С 1942 года началось давление на правительство Франции, чей лидер продал свою страну за рукопожатие, и, в конце концов, режим Виши стал помогать депортации французских евреев.
Между тем Де Голль из-за границы продолжал посылать Сопротивлению людей и оружие. Он не являлся легитимно избранным лидером, поэтому Черчилль с Рузвельтом считали, что этот рослый грубиян не может быть серьезным партнером, что никак не облегчало Де Голлю его работу.
В столице невозможно было ничего достать. Электричества практически не было. За провизией выстраивались длиннющие очереди. Тем более и вермахт старался поживиться содержимым складов. Парижане научились выходить из положения сами, например, изобрели обувь на деревянной подметке, которая громко щелкала при ходьбе.
Морису Шевалье безумно нравились эти «деревянные симфонии». «Тап-тап-тап деревяшек стук прекрасен, / Звучит волшебно, радует меня», – пел он в «Симфонии деревянных подошв» ( La symphonie des semelles de bois , 1943). В качестве сопровождения специальный чечеточник отбивал за сценой нужный ритм. Музыка играла негромко, под сурдинку.
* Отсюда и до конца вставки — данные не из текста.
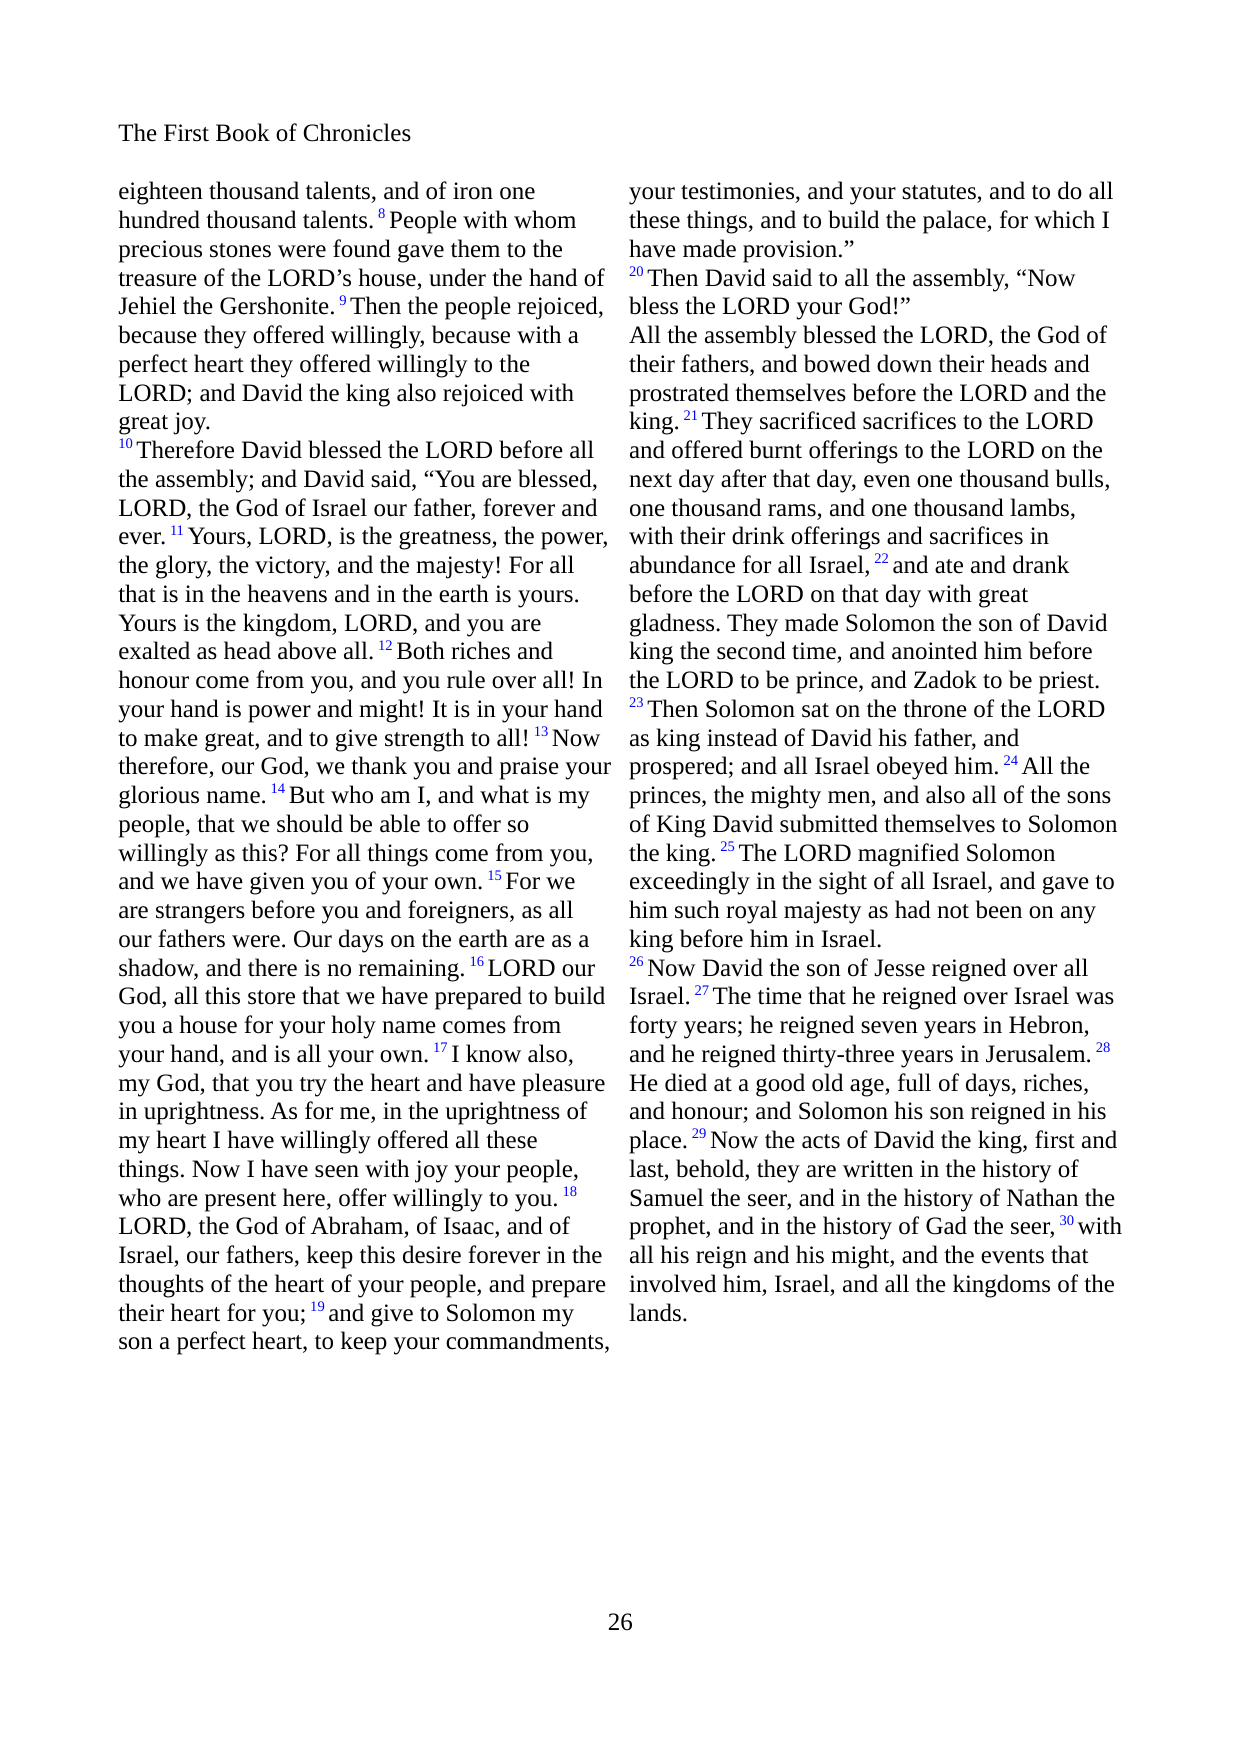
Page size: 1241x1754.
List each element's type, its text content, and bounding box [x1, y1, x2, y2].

text 20 Then David said to all the assembly, “Now bless the LORD your God!” [629, 263, 1122, 320]
text All the assembly blessed the LORD, the God of their fathers, and bowed down their heads and prostrated themselves before the LORD and the king. 21 They sacrificed sacrifices to the LORD and offered burnt offerings to the LORD on the next day after that day, even one thousand bulls, one thousand rams, and one thousand lambs, with their drink offerings and sacrifices in abundance for all Israel, 22 and ate and drank before the LORD on that day with great gladness. They made Solomon the son of David king the second time, and anointed him before the LORD to be prince, and Zadok to be priest. [629, 320, 1122, 694]
text your testimonies, and your statutes, and to do all these things, and to build the palace, for which I have made provision.” [629, 176, 1122, 263]
text 23 Then Solomon sat on the throne of the LORD as king instead of David his father, and prospered; and all Israel obeyed him. 24 All the princes, the mighty men, and also all of the sons of King David submitted themselves to Solomon the king. 25 The LORD magnified Solomon exceedingly in the sight of all Israel, and gave to him such royal majesty as had not been on any king before him in Israel. [629, 694, 1122, 953]
text 26 Now David the son of Jesse reigned over all Israel. 27 The time that he reigned over Israel was forty years; he reigned seven years in Hebron, and he reigned thirty-three years in Jerusalem. 28 He died at a good old age, full of days, riches, and honour; and Solomon his son reigned in his place. 29 Now the acts of David the king, first and last, behold, they are written in the history of Samuel the seer, and in the history of Nathan the prophet, and in the history of Gad the seer, 30 with all his reign and his might, and the events that involved him, Israel, and all the kingdoms of the lands. [629, 953, 1122, 1326]
text 10 Therefore David blessed the LORD before all the assembly; and David said, “You are blessed, LORD, the God of Israel our father, forever and ever. 11 Yours, LORD, is the greatness, the power, the glory, the victory, and the majesty! For all that is in the heavens and in the earth is yours. Yours is the kingdom, LORD, and you are exalted as head above all. 12 Both riches and honour come from you, and you rule over all! In your hand is power and might! It is in your hand to make great, and to give strength to all! 13 Now therefore, our God, we thank you and praise your glorious name. 14 But who am I, and what is my people, that we should be able to offer so willingly as this? For all things come from you, and we have given you of your own. 15 For we are strangers before you and foreigners, as all our fathers were. Our days on the earth are as a shadow, and there is no remaining. 16 LORD our God, all this store that we have prepared to build you a house for your holy name comes from your hand, and is all your own. 17 I know also, my God, that you try the heart and have pleasure in uprightness. As for me, in the uprightness of my heart I have willingly offered all these things. Now I have seen with joy your people, who are present here, offer willingly to you. 18 LORD, the God of Abraham, of Isaac, and of Israel, our fathers, keep this desire forever in the thoughts of the heart of your people, and prepare their heart for you; 19 and give to Solomon my son a perfect heart, to keep your commandments, [118, 435, 611, 1355]
text eighteen thousand talents, and of iron one hundred thousand talents. 8 People with whom precious stones were found gave them to the treasure of the LORD’s house, under the hand of Jehiel the Gershonite. 9 Then the people rejoiced, because they offered willingly, because with a perfect heart they offered willingly to the LORD; and David the king also rejoiced with great joy. [118, 176, 611, 435]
Несравненный Фернандель тоже пытался смягчить юмором ежедневные страдания. В песне «Тощие дни» ( Les jours sans ) он пел о днях, лишенных десерта, сервелата и всего прочего. «Только дней без счетов, по которым надо платить, не бывает», – ухмыляясь, пел он.
Когда Фернандель улыбался, от его лица оставалась лишь масса белых зубов. Когда он хохотал, то становился похож на лошадь. Стоило ему появиться где-либо, как его узнавали и немедленно начинали смеяться. С тех пор, как любимым комиком французов стал Луи де Фюнес, Фернандель уже не оказывает такого влияния на публику, но и сейчас все улыбаются, услыхав его «И Фелиция тоже» ( Félicie aussi , 1939), в которой он первым постарался снять напряжение «drôle de guerre» [66]. Для этого он тайком протаскивал в свои песни элементы бурлеска, и они сохранились в памяти французов:
«Заказал я краба с орехами, / Волосатого всем на потеху, / И Фелиция тоже».
Это «Фелиция тоже» захватывает публику, она покатывается со смеху – «Комнатенка-развалюха, / Пыльный потолок / И у Фелиции тоже» – даже теперь, когда темные времена миновали.
После войны серия фильмов Don Camillo принесла Фернанделю всенародную славу. Генерал Де Голль, о котором говорили, что от скромности он не умрет, однажды пошутил: «Во Франции есть только один человек, который может потягаться со мной славой. Вот этот, который поет Félicie aussi ».
Париж был оккупирован, и актерам пришлось решать, что делать: продолжать петь и выступать либо рухнуть в полную нищету. Выбор был невелик – the show must go on [67]. Пришлось браться за любую работу. Из-за этого после войны их, как правило, осуждали все кому не лень.